VGRO has an 80/20 split, making it 80% equities and 20% fixed income, which is why it is classified as a growth type of investment.
One of the best features of these portfolios is that you don’t need to rebalance it, as you would have to if you were to make the portfolio yourself.
Because of this feature, you will save on trading fees, plus you never have to worry about monitoring your asset mix.
VGRO has a management fee of 0.22% and an MER of 0.25%. Even though this MER is higher than if you were to buy individual ETFs, I like it for several reasons:
- The portfolio is automatically rebalanced, so you never have to worry about your asset mixes getting misaligned from what your original goals are.
- The MER for VGRO is much lower than mutual funds
- The MER for VGRO is even lower than robo-advisors.
As of September 30, 2019:
- 12-month trailing yield: 2.20%
- Distribution yield: 2.05%
- Dividend schedule: Quarterly
There isn’t much data on VGRO since it just started in 2018. However, there shouldn’t be too many surprises with performance, since the ETFs will perform its duties of mirroring the markets.
Here is the performance so far, no surprises are so far given the underlying ETFs, with a YTD return up to September 30th of 12.86%.
The top 10 holdings consist of top blue-chip stocks in Canada and the U.S as you can see below.
Because you are basically getting exposure to the entire world of stocks, the entire holdings consist of thousands of stocks.
You will always be diversified if you purchase VGRO, and can rest assured that it will be large companies that will be around for a while.
Cons of VGRO
I personally feel there is too much Canadian exposure in VGRO. U.S stocks tend to outperform Canadian stocks in the long run, so I would have liked to see an even higher weighting to the U.S.
You don’t have control over what sectors or countries you would like to overweight.
XGRO vs VGRO
iShares Core Growth ETF Portfolio, or XGRO, is a similar product that is offered by Blackrock.
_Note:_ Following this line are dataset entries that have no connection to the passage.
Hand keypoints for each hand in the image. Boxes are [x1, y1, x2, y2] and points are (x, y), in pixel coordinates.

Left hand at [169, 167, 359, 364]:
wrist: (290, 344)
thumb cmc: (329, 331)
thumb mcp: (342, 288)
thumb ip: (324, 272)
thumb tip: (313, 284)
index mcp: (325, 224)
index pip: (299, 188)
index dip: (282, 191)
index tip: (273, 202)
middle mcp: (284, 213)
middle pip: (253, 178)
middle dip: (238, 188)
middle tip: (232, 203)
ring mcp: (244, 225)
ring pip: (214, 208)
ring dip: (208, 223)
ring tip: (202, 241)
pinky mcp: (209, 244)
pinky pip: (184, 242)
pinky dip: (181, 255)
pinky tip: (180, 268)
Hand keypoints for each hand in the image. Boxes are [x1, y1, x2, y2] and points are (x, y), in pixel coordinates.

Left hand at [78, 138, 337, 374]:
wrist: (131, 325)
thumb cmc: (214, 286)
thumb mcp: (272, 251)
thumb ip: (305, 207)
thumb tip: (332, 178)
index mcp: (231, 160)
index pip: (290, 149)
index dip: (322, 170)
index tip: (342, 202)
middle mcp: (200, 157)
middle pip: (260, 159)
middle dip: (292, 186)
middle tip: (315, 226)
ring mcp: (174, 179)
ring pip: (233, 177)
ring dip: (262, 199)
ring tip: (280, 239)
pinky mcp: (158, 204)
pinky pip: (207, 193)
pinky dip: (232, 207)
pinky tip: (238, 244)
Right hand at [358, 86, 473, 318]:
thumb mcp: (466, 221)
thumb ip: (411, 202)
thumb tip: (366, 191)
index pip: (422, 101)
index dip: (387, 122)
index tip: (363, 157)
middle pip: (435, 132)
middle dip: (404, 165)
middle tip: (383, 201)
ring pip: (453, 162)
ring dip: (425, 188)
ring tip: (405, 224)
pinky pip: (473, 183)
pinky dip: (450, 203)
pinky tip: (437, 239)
XGRO has slightly lower MER than Vanguards VGRO at 0.20% vs 0.25%, and a slightly different asset mix also, seen here:
The U.S and international weighting are slightly more, and Canadian and emerging markets are slightly less.
Overall, there isn’t much of a difference, and you can’t go wrong with either. However, until Vanguard lowers its fees to be the same as this iShares one, I think I would have to side with iShares. I like that it has a higher U.S weighting also.
Who should buy VGRO?
If you have a higher risk tolerance and have a TFSA or RRSP account that you just want to set and forget, VGRO could be the perfect ETF for you.
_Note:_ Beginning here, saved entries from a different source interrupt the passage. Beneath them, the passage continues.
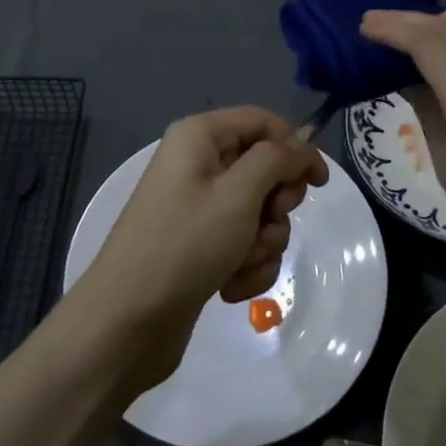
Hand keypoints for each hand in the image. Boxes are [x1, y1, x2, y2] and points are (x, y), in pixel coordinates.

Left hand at [80, 107, 327, 387]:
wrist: (126, 322)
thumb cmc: (184, 245)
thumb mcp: (238, 194)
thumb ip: (277, 160)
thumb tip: (302, 140)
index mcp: (200, 137)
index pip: (262, 122)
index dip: (295, 147)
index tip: (319, 183)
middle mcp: (198, 164)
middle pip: (264, 169)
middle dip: (275, 205)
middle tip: (266, 223)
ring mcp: (198, 208)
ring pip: (259, 213)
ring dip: (262, 243)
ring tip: (240, 265)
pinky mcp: (200, 247)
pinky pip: (243, 244)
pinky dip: (246, 266)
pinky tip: (229, 288)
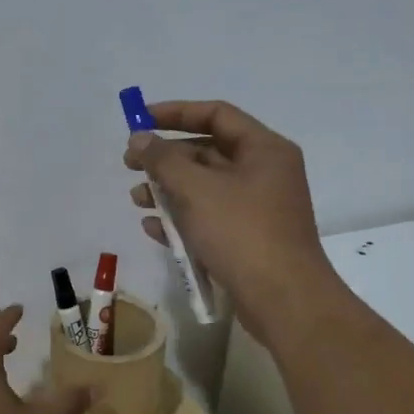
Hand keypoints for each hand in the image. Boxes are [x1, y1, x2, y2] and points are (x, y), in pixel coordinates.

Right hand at [124, 99, 343, 338]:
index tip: (139, 120)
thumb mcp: (197, 189)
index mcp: (264, 149)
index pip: (216, 115)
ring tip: (136, 200)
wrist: (283, 299)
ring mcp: (256, 209)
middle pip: (207, 152)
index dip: (175, 113)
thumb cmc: (242, 232)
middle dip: (165, 158)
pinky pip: (208, 219)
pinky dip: (180, 220)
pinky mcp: (246, 240)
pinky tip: (152, 228)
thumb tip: (139, 138)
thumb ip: (163, 160)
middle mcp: (264, 173)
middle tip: (130, 165)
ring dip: (167, 191)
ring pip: (204, 188)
You won’t have to worry about rebalancing the portfolio, just contribute to it regularly and watch your assets grow.
How to buy Vanguard VGRO ETF
There are many ways to buy Vanguard VGRO stock. If you’re Canadian, most banks will have a trading platform where you can purchase the ETF mentioned above.
I have been using the discount broker Questrade for all my stock and ETF trading for the past eight years. The platform is easy to use, and the support has been outstanding so far.
If you want to buy the VGRO ETF, consider opening a free Questrade account. You can purchase ETFs for free on the platform. There is a $50 free trade bonus when you sign up.
Vanguard’s VGRO is a great option for investors who want worldwide diversification, and to have passive index investing without need to monitor the account at all.
I like to think of investing like exercising. If the gym that you go to is difficult to get to and out of the way, the less likely you are to go to it.
Same with investing, if it is too confusing or you need to monitor too much, many people just won’t bother with investing at all.
That’s why I think these new Vanguard portfolio series are so great: just buy it and forget it, and watch your account grow over the years!